[[ EXTRACTED DATA open ]]

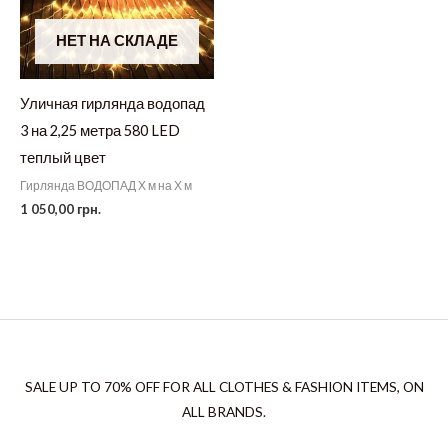
НЕТ НА СКЛАДЕ
Уличная гирлянда водопад
3 на 2,25 метра 580 LED
теплый цвет
Гирлянда ВОДОПАД Х м на Х м
1 050,00
грн.
SALE UP TO 70% OFF FOR ALL CLOTHES & FASHION ITEMS, ON
ALL BRANDS.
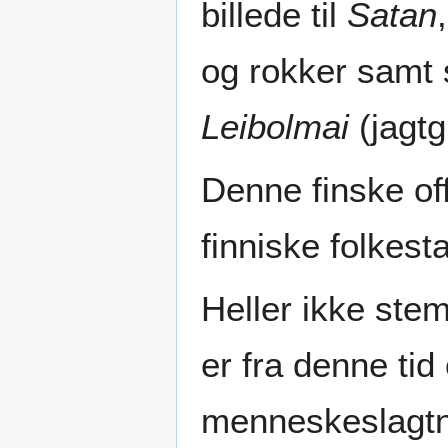
billede til
Satan
og rokker samt s
Leibolmai
(jagtg
Denne finske of
finniske folkes
Heller ikke ste
er fra denne tid
menneskeslagtni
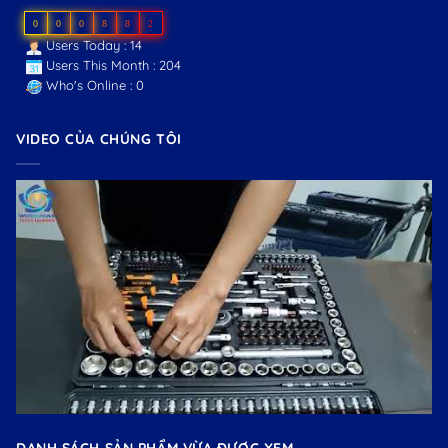
0
0
0
8
8
2
Users Today : 14
Users This Month : 204
Who's Online : 0
VIDEO CỦA CHÚNG TÔI
DANH SÁCH SẢN PHẨM VỪA ĐƯỢC XEM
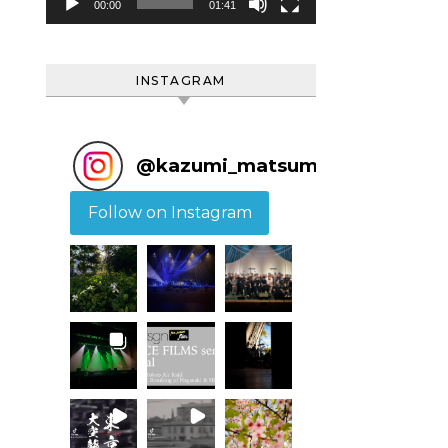
ヤ
00:00
01:41
ー
INSTAGRAM
@
kazumi_matsumoto
Follow on Instagram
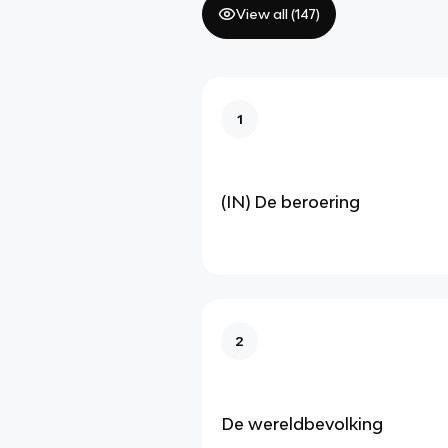
View all (
147
)
1
(IN) De beroering
2
De wereldbevolking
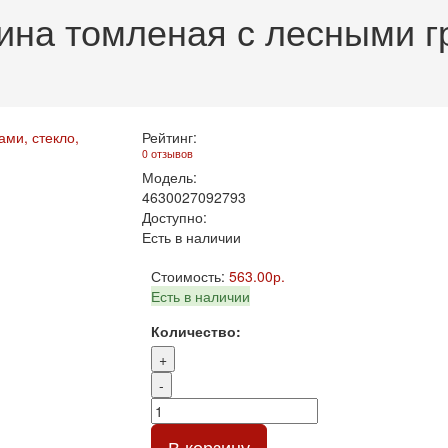
ина томленая с лесными гр
Рейтинг:
0 отзывов
Модель:
4630027092793
Доступно:
Есть в наличии
Стоимость:
563.00р.
Есть в наличии
Количество:
+
-
В корзину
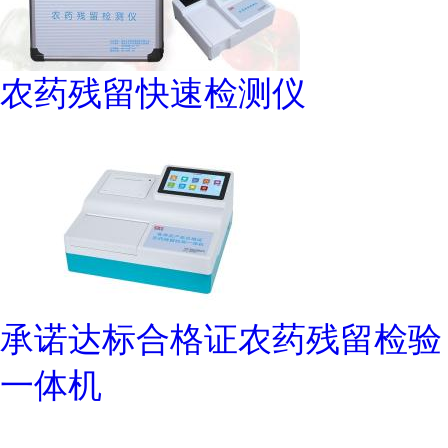
农药残留快速检测仪
承诺达标合格证农药残留检验
一体机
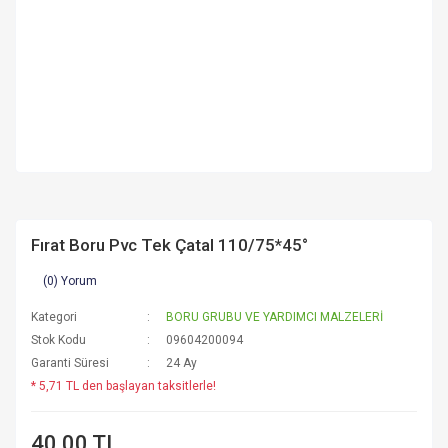
Fırat Boru Pvc Tek Çatal 110/75*45°
(0) Yorum
Kategori
BORU GRUBU VE YARDIMCI MALZELERİ
Stok Kodu
09604200094
Garanti Süresi
24 Ay
* 5,71 TL den başlayan taksitlerle!
40,00 TL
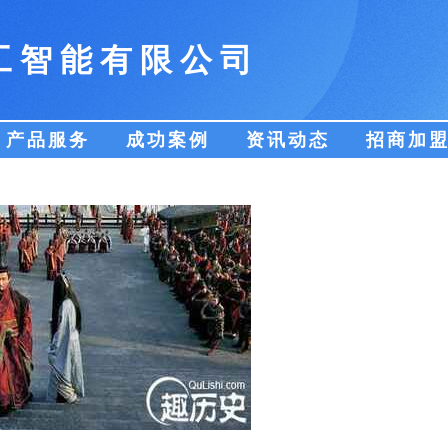
工智能有限公司
产品服务
成功案例
资讯动态
招商加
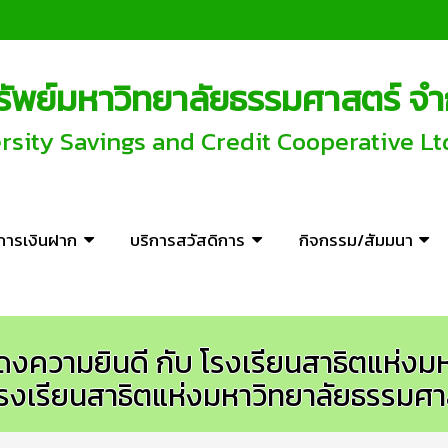
พย์มหาวิทยาลัยธรรมศาสตร์ จำ
ity Savings and Credit Cooperative Lt
ิการเงินฝาก
บริการสวัสดิการ
กิจกรรม/สัมมนา
สดงความยินดี กับ โรงเรียนสาธิตแห่ง
รงเรียนสาธิตแห่งมหาวิทยาลัยธรรมศา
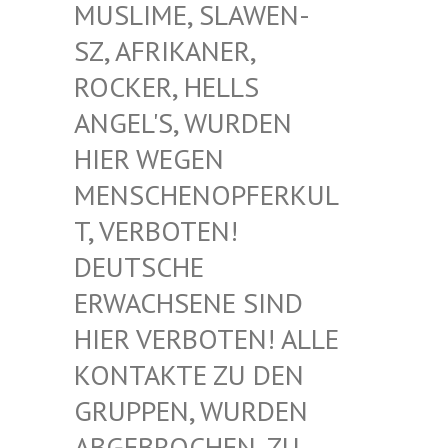
USLIME, SLAWEN-S
Z, AFRIKANER, R
OCKER, HELLS A
NGEL'S, WURDEN H
IER WEGEN M
ENSCHENOPFERKULT
, VERBOTEN! D
EUTSCHE E
RWACHSENE SIND H
IER VERBOTEN! ALLE K
ONTAKTE ZU DEN G
RUPPEN, WURDEN A
BGEBROCHEN, ZU D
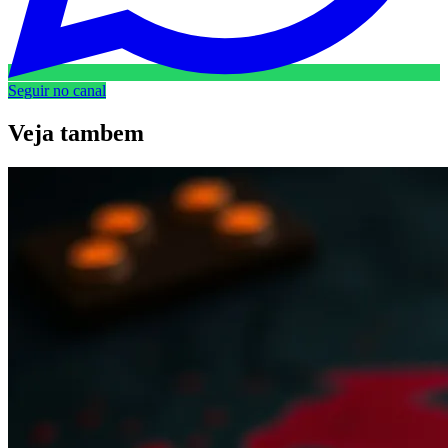
Seguir no canal
Veja
tambem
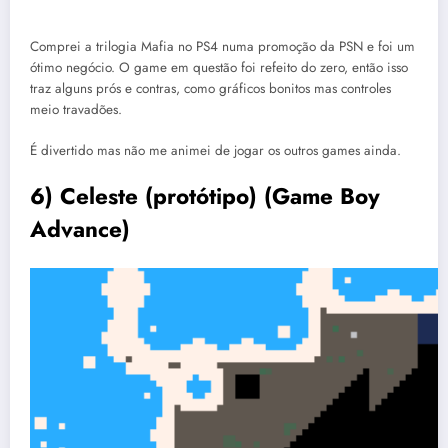
Comprei a trilogia Mafia no PS4 numa promoção da PSN e foi um
ótimo negócio. O game em questão foi refeito do zero, então isso
traz alguns prós e contras, como gráficos bonitos mas controles
meio travadões.
É divertido mas não me animei de jogar os outros games ainda.
6) Celeste (protótipo) (Game Boy
Advance)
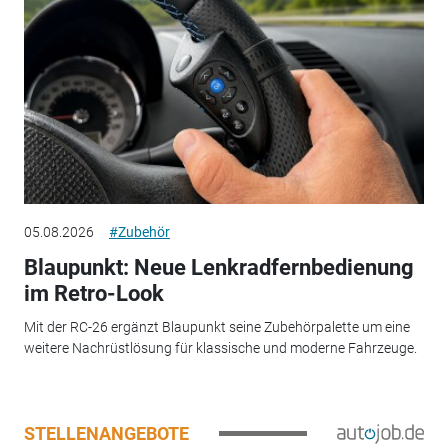
05.08.2026
#Zubehör
Blaupunkt: Neue Lenkradfernbedienung
im Retro-Look
Mit der RC-26 ergänzt Blaupunkt seine Zubehörpalette um eine
weitere Nachrüstlösung für klassische und moderne Fahrzeuge.
STELLENANGEBOTE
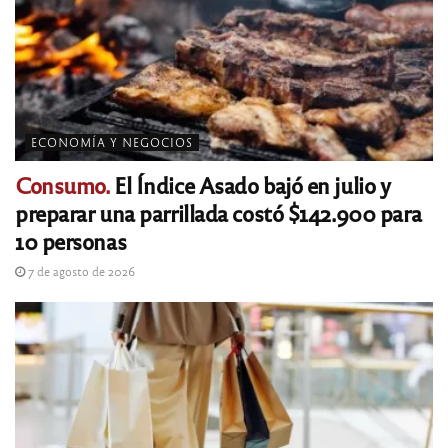
ECONOMÍA Y NEGOCIOS
Consumo.
El Índice Asado bajó en julio y
preparar una parrillada costó $142.900 para
10 personas
7 de agosto de 2026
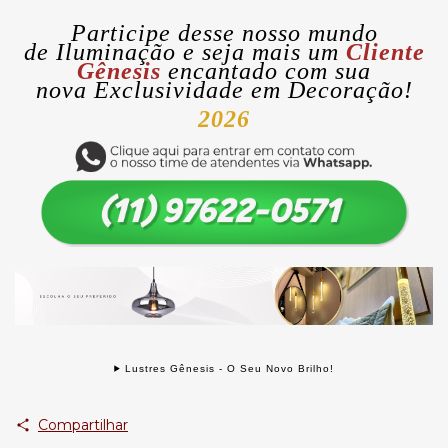
Participe desse nosso mundo
de
Iluminação
e seja mais um
Cliente
Gênesis
encantado com sua
nova
Exclusividade
em Decoração!
2026
Lustres Gênesis - O Seu Novo Brilho!
Compartilhar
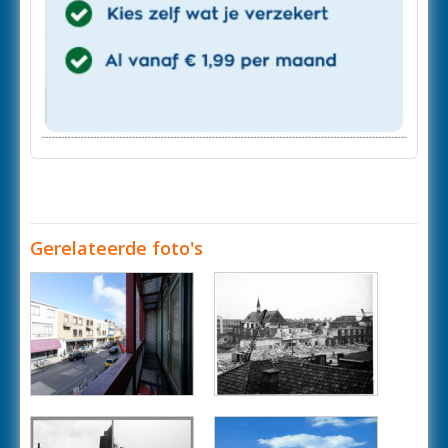
Gerelateerde foto's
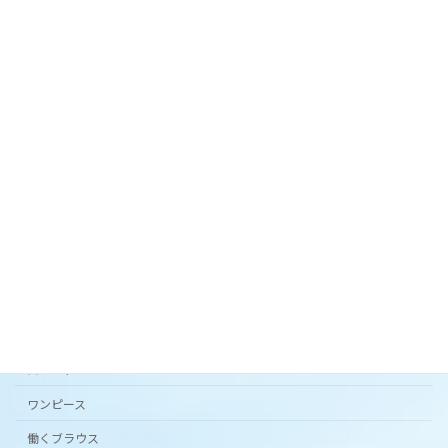
お手入れ簡単！シワにならないリネンライクな夏
スカート。
2024年3月27日
オリジナルテキスタイル「 花の庭 」フレアスカー
ト。
2024年3月20日
カタチから選ぶ
アンダードレスパンツ
シンプルワンピース半袖
スカート
ワンピース
働くブラウス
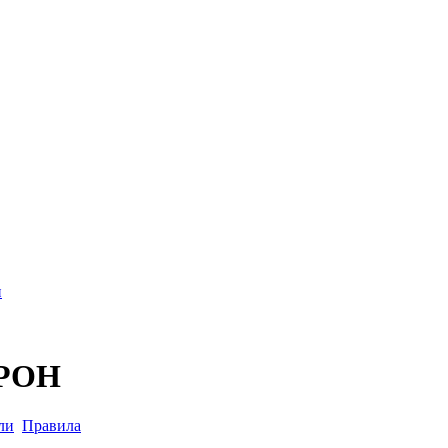
и
POH
ли
Правила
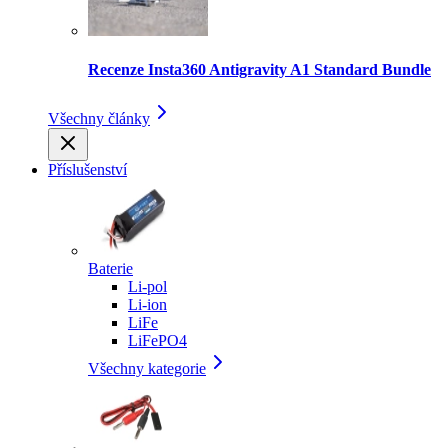
Recenze Insta360 Antigravity A1 Standard Bundle
Všechny články
Příslušenství
Baterie
Li-pol
Li-ion
LiFe
LiFePO4
Všechny kategorie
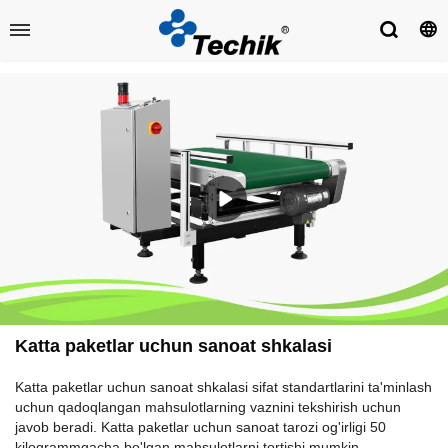
Katta paketlar uchun sanoat shkalasi
Katta paketlar uchun sanoat shkalasi sifat standartlarini ta'minlash
uchun qadoqlangan mahsulotlarning vaznini tekshirish uchun
javob beradi. Katta paketlar uchun sanoat tarozi og'irligi 50
kilogrammgacha bo'lgan mahsulotlarni tortishi mumkin.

[[ EXTRACTED DATA closed ]]

_EXERCISE_. Scan the data for the string "Gênesis" and copy each line in which it occurs.

_REPLY TO THE EXERCISE_.
Gênesis
Lustres Gênesis - O Seu Novo Brilho!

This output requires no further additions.